Audio Panning and You

So, here I am, doing some musical work for my choir. In essence, my “job” is simple - take bad quality sheet music, transcribe it to make good sheet music, and export audio files for each singer so they can rehearse their voice. It doesn’t sound too complicated, right?

Well, as has been explained earlier, I’m a strong believer in automation — mostly because I hate tedious tasks. I can’t really automate the sheet music transcription, but everything around it can be semi-automated. And from that premise, I’ve written a utility called Librarian.

The mistake
#

There actually already is a Librarian utility, one I wrote about a year ago when faced with a similar problem. However, for some reason I decided to write that utility entirely in bash. Now, bash is a useful tool, but it is an awful programming language, and my 800+ line mess is a testament to that.

While a refactor from that mess to Python is ongoing, I have a more pressing issue — I have some new audio I want to get out, and I need to master it. The ffmpeg commands I’m using for that are hidden somewhere in the old librarian utility, and now I have to find them and tweak them.

++++

Aim
Condense the paragraph of the post on audio panning that begins "There actually already is a Librarian utility" into a short bulleted list of its main facts. The items have no connection to the post on audio panning.

[Dataset records]
++++

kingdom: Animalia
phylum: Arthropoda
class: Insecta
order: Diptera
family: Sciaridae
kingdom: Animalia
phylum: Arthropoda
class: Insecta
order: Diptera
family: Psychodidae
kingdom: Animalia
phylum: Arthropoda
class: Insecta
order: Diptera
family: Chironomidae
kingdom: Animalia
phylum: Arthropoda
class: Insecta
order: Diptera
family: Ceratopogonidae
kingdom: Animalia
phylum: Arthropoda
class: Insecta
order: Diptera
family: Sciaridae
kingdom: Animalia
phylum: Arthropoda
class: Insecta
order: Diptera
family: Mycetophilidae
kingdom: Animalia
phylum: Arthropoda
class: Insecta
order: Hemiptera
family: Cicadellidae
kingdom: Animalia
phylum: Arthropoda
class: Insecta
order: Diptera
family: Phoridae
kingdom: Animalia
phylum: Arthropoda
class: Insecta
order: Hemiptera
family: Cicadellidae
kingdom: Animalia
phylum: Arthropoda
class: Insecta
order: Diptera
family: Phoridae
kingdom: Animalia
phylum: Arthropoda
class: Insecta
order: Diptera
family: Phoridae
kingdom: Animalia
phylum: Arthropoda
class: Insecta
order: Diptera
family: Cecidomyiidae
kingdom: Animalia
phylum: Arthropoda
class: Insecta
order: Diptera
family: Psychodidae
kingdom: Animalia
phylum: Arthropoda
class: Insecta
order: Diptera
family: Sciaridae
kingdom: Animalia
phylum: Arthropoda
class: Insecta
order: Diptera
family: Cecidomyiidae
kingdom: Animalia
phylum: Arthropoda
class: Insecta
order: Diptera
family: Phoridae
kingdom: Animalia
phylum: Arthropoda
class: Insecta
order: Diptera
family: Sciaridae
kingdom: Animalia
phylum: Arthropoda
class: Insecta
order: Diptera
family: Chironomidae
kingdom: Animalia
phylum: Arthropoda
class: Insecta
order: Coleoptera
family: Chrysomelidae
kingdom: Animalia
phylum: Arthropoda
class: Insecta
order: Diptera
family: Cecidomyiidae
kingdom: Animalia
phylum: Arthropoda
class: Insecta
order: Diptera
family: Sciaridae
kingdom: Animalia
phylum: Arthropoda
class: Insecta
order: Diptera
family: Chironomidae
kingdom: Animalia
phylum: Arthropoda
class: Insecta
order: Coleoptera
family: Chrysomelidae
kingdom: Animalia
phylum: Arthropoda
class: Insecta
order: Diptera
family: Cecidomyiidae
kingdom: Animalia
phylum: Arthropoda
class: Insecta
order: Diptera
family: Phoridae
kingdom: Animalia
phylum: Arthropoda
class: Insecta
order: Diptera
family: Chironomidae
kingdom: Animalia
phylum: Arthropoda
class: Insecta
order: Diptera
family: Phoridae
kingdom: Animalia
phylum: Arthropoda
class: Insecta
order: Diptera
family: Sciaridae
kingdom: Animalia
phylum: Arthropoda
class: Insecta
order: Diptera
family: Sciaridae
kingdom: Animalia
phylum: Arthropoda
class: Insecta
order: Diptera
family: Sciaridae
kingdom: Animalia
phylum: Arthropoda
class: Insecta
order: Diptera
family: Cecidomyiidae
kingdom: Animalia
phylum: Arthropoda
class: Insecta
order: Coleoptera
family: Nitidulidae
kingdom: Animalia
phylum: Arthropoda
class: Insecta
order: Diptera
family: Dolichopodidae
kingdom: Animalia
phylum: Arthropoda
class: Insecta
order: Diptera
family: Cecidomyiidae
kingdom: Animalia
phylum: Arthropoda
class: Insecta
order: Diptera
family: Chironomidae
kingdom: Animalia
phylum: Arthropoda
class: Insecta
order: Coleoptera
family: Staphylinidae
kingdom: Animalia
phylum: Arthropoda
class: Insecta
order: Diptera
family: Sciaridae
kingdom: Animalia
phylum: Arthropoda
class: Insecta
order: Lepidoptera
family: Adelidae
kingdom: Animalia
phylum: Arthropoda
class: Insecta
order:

++++

Written answer
- A Librarian utility already exists, written about a year earlier for a similar problem.
- It was written entirely in bash.
- Bash is a useful tool but an awful programming language.
- The resulting 800+ line script is a mess that proves the point.